La situation paraissait bloquée mardi, après la décision d'une trentaine de délégués de manifestants à Kourou d'occuper le Centre spatial guyanais (CSG), d'où décollent les fusées européennes Ariane.

Les manifestants, dont les revendications sont de nature sociale, économique et sécuritaire, entendent aussi protester contre les propos de Bernard Cazeneuve qui a refusé lundi les exigences financières "irréalistes" de ceux qui, à Paris comme à Cayenne, "réclament des milliards".

Lundi, le Premier ministre avait appelé à "poursuivre le dialogue". Au niveau financier, "je ne m'engagerai que sur ce que je sais pouvoir tenir", avait-il expliqué, douze membres du gouvernement à ses côtés, dont la ministre des Outre-mer, Ericka Bareigts, et le ministre de l'Intérieur, Matthias Fekl, de retour de Guyane.

M. Cazeneuve s'exprimait au lendemain de l'ultimatum des responsables du mouvement, qui avaient exigé dimanche 2,5 milliards d'euros "tout de suite".

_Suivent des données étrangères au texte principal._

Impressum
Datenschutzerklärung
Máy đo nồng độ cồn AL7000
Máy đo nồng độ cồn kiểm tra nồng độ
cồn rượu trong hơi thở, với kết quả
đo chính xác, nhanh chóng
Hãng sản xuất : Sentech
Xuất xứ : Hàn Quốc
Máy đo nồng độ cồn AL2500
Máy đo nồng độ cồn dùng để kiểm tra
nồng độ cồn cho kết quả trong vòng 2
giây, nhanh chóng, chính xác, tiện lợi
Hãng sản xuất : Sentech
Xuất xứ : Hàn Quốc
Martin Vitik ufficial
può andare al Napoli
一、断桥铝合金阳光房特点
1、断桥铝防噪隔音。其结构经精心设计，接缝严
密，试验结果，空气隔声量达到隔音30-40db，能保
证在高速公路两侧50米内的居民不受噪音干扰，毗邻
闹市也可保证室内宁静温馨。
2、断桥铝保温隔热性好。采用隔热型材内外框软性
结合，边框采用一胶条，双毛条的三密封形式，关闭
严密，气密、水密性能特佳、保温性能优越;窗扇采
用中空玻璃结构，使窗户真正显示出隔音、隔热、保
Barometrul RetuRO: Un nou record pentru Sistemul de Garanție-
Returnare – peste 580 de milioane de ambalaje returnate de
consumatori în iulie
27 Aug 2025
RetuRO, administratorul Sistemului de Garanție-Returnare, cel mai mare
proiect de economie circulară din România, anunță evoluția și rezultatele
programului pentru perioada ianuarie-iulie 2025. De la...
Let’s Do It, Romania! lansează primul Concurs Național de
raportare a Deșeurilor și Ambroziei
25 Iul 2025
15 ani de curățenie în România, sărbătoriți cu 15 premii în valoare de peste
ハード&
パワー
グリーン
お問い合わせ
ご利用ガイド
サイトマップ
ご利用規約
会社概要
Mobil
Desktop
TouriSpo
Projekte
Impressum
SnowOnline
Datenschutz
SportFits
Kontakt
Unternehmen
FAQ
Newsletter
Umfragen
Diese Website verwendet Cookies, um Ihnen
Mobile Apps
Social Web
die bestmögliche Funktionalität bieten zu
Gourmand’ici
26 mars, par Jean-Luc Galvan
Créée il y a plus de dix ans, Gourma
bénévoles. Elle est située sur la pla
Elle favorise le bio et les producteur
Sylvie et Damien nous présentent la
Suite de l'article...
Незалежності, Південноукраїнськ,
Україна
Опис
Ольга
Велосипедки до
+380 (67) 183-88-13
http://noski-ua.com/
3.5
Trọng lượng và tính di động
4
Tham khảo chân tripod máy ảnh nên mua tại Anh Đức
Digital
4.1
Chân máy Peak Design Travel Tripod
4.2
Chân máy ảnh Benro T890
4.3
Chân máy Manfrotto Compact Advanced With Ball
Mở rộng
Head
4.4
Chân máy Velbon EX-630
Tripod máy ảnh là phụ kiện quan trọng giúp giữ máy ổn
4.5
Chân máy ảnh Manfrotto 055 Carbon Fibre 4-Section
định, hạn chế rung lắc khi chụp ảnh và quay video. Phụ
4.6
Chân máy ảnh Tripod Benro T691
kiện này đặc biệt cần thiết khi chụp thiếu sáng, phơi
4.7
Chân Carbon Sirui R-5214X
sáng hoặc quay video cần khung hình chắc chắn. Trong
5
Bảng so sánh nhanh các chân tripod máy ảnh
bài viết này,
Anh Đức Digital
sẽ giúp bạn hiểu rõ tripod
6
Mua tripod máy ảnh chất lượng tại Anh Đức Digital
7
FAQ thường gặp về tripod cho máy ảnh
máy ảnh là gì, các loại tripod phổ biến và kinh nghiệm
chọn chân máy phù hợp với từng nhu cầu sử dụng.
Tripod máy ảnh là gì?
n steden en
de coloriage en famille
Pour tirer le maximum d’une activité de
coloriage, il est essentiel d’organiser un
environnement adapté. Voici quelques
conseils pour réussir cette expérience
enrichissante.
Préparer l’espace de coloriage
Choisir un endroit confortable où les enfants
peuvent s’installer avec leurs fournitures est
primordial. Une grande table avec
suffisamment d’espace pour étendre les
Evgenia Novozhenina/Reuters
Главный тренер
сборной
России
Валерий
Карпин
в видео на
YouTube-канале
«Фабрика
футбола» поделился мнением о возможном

Le mouvement social d'ampleur inédite que connaît ce vaste territoire d'Amérique du sud (83.000 km2), situé à 7.000 km de Paris, reproche à l'Etat d'avoir sous-investi en Guyane depuis des décennies. Le collectif "Pou La Gwiyann dékolé" (Pour que la Guyane décolle) avait aussi demandé samedi "un statut particulier pour la Guyane".